Listen: this is a story about time running forwards and backwards like a river when the currents are pushed upstream away from the sea, when the fish hold to their course carried closer to where they had begun.
This is a story about flying forwards in time, about two days spent in airports and in cramped airplane seats watching sixteen hours of bad movies. This is a story about time and the changes it has brought to the daughter I hadn’t seen in five years who was the seed that grew in me 34 years ago and now has grown into the woman who is herself mated and rooted in a faraway land that I had to travel forward to see again.
This is the story of the old woman who appeared and then disappeared and then appeared again in the kitchen in the early morning with the big windows looking out onto the fog, drifting like cobwebs, covering then revealing the mountain on the far side of the meadow.
Who are you? I asked. What do you want?
I am who I have always been, she said quietly. I have been called to help you through this time of change.
I did not need to ask what was changing. My child had changed into a woman into an eagle into a wild spirit roaming her farm swimming in fast running waters. My child had moved backwards and disappeared into the fog of memory and forward into a land I could not inhabit.
This is the story of the old woman who stood next to me as I made my way tentatively over uneven terrain, hesitant, the first time aware of the fragility of my bones.
Sit, she said, and contemplate what comes next, where the river will take you if you let go. If you let the river cool your fevers of desire and attachment, sit and see what will be left.
What are you losing? she asked me. What parts of yourself no longer serve you as you allow this transformation to work itself through and upon you? What is dying and what is being born and can you see in the dark? Can you trust the chrysalis to dissolve you into nothingness and emerge with fresh wings back into the light?
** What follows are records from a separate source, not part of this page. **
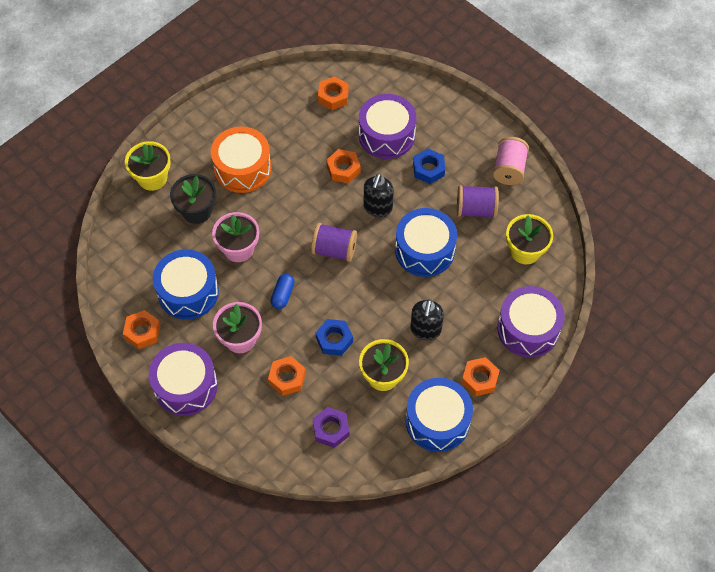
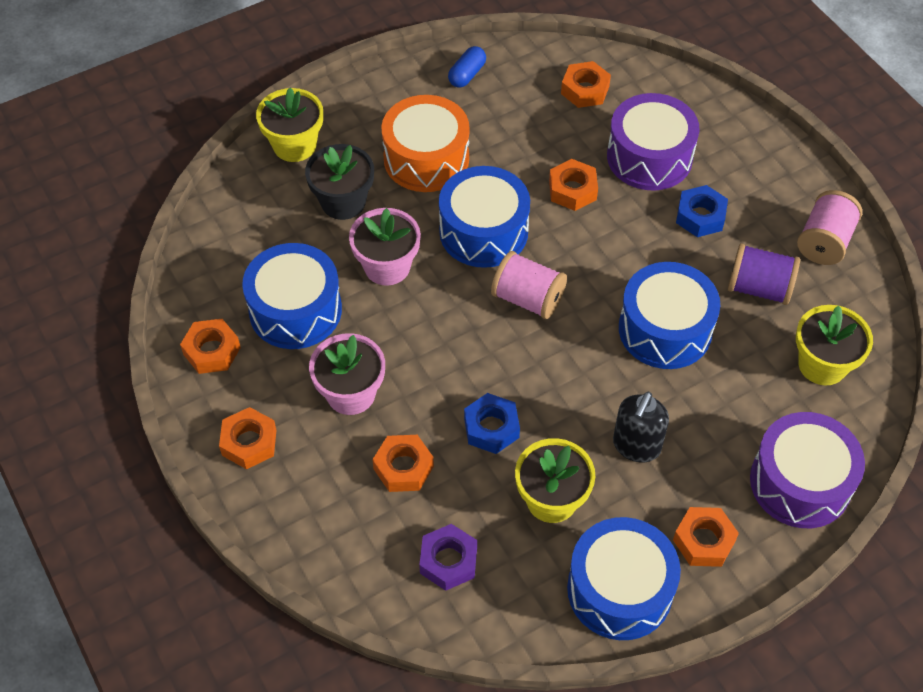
camera: 15 degrees right, 5 degrees down
purple drum [149,343,218,416] -> orange nut [219,407,276,469]
blue capsule [271,274,294,309] -> blue capsule moved to [448,46,486,88]
purple spool [311,223,357,262] -> pink spool [491,251,567,319]
black soap dispenser [364,173,394,217] -> none
none -> blue drum [439,166,530,268]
I was a maiden yearning for a child to fill my belly, then mother with milky abundance, now a woman blessing a child who has grown up and out beyond my following. I am an aging woman cutting the cord, letting go and letting the river take me back upstream a salmon a dolphin a turtle finding the sand of home and resting, finally resting, drifting out on a moonless night onto dark waters, stripped down to my skin, phosphorescing under the endless bright stars, letting the current drag something new from the shells and discarded skins left behind.
This is the story of how I traveled forward in time to collect all the pieces of myself waiting in a faraway country, the ones that produced a child who is no longer a child, my child, anyone’s child except the Mother’s child, the story of how I let go and let the river carry me forward past curves and over currents into rapids onto stretches of clear calm blue.
You will be ripped apart and reassembled, she said. Destroyed and made whole again by loss and illness, death and despair, grief as deep and pure as a bottomless well. You will be brought to your knees by distance from your beloveds, by the helplessness of watching loved ones suffer. You will be struck mute by the cruelty in the world and raised up stronger by your outrage.
Don’t waste your pain, she said.
If we allow our hearts to break and break again, she said, we grow strong in compassion, for ourselves, our beloved, the beloveds we do not know across the world. If we open and open again to the unpredictable horrible beautiful mess of it, the threads connecting us deep into the best of ourselves will weave us back into the world as the river flows backwards into our memories where we hold those we have lost tenderly like a hummingbird egg, where we cherish what once was as time and the river move us forward into the unknown, where change is another name for loss and where we are sustained by the steady never changing power of love.
Listen: this is the story of the river that washes us clean of any backwards notion of the shame we have carried this long, this far, that turns our demons into art, our shadow into friend, then moves us forward, free of any doubt that we are gifted, that what we say matters, that we are loved by spirit beyond our understanding, that it is safe, it is time in this time of change, to reclaim our lives with both hands, redeem our right to shine, to share our love with a full heart, a sorrowing and joyful heart, a heart that yearns to be of service to a broken world.
4 thoughts on “time and the river”
Dear Nancy, welcome home to the now. I too made it back, fine but not unscathed. Enjoyed the journey and now swimming upstream.
fine but not unscathed pretty much says it all:) thanks for reading. Nancy
I enjoyed reading your essay, which had insight, a sense of drama and poetic metaphor. (My interpretation…) For example the river, a metaphor for past, present and change; that slide back and forth between memory and now, added vividness to your writing as well as feeling and understanding. Your conclusion shared the insight: change, acceptance and, ultimately, service….that and love is really what we are all about!